- Directed by: Monty Banks
- Written by: Seymour Hicks Victor Kendall Walter C. Mycroft
- Produced by: John Maxwell
- Starring: Seymour Hicks] Betty Stockfeld Edmund Gwenn
- Cinematography: Jack E. Cox
- Production company: British International Pictures
- Distributed by: Pathé Pictures
- Release date: 20 January 1932;
- Running time: 72 minutes
- Country: United Kingdom
- Language: English

= Money for Nothing (1932 film) =

1932 film

Money for Nothing is a 1932 British comedy film directed by Monty Banks and starring Seymour Hicks, Betty Stockfeld and Edmund Gwenn. It was written by Hicks, Victor Kendall and Walter C. Mycroft, produced by British International Pictures and shot at the company's Elstree Studios near London. A French-language remake, Love and Luck, also directed by Banks, premiered later in the year.

== Preservation status ==
The British Film Institute National Archive holds a collection of ephemera and stills but no film or video materials.

==Synopsis==
The screenplay concerns a penniless gambler who is mistaken for a very wealthy man in Monte Carlo.

==Cast==
- Seymour Hicks as Jay Cheddar
- Betty Stockfeld as Joan Blossom
- Edmund Gwenn as Sir Henry Blossom
- Donald Calthrop as manager
- Henry Wenman as Jay Cheddar
- Philip Strange as Jackson
- Amy Veness as Emma Bolt
- Charles Farrell as Digger
- Mike Johnson as waiter
- Hal Gordon as waiter
- Renee Gadd as maid

== Reception ==
Film Weekly wrote: "Seymour Hicks prances through his part in great form, making love – and making fortunes – with infectious enthusiasm. While he is not ideal as a 'silly ass' lover he certainly improves upon his performance in The Love Habit. Betty Stockfeld makes a suitable and not too girlish heroine, Renee Gadd acts brightly in the role of a lady's maid, and Edmund Gwenn works hard in a part which does not suit him too well. But Monty Banks, the director, is chiefly responsible for the brightness of the film as a whole."

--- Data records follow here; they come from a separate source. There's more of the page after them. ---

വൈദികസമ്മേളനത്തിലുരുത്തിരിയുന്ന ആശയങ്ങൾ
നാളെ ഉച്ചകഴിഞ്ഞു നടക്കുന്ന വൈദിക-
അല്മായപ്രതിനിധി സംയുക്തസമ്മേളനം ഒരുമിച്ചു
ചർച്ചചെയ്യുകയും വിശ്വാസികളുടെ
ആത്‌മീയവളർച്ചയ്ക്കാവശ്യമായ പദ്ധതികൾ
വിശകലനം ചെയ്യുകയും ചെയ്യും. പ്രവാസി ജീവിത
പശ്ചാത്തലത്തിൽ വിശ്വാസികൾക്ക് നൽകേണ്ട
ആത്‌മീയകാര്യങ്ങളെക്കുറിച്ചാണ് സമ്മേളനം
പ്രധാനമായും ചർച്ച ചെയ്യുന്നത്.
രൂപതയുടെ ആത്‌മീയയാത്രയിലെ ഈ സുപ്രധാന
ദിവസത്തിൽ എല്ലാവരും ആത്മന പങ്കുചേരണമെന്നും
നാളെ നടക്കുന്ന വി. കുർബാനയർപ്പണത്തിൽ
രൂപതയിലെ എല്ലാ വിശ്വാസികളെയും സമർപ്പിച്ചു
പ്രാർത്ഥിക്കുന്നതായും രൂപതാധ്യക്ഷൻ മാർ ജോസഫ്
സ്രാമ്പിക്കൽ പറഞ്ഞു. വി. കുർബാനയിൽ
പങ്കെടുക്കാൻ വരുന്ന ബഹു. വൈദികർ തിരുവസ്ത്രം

Kine Weekly wrote: "A neat farcical comedy, which is put over with great gusto by Seymour Hicks, whose boundless energy and amazing volatility never allow the entertainment to flag. The story is bright and original, the supporting players are attractive and work hard, the dialogue is snappy, and has that essential touch of innocuous suggestiveness, while the production qualities are first-rate. Capital British comedy."

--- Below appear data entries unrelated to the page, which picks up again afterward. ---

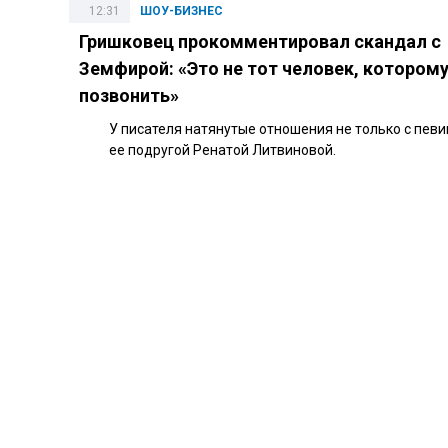
12:31
ШОУ-БИЗНЕС
Гришковец прокомментировал скандал с
Земфирой: «Это не тот человек, котором
позвонить»
У писателя натянутые отношения не только с певиц
ее подругой Ренатой Литвиновой.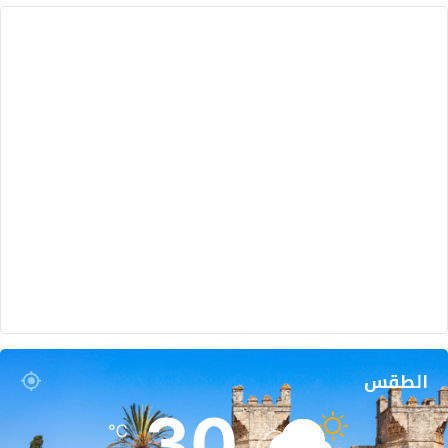
الطقس
30
℃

The Daily Film Renter wrote: "A farcical comedy by Seymour Hicks, with Seymour Hicks, and directed by Monty Banks. A triumph for both and for British International. ... Packed tight with comical farce situations, all done in the best Hicksian manner, and put through at a fast speed. An irresistible show which has its own way with the laughter apparatus."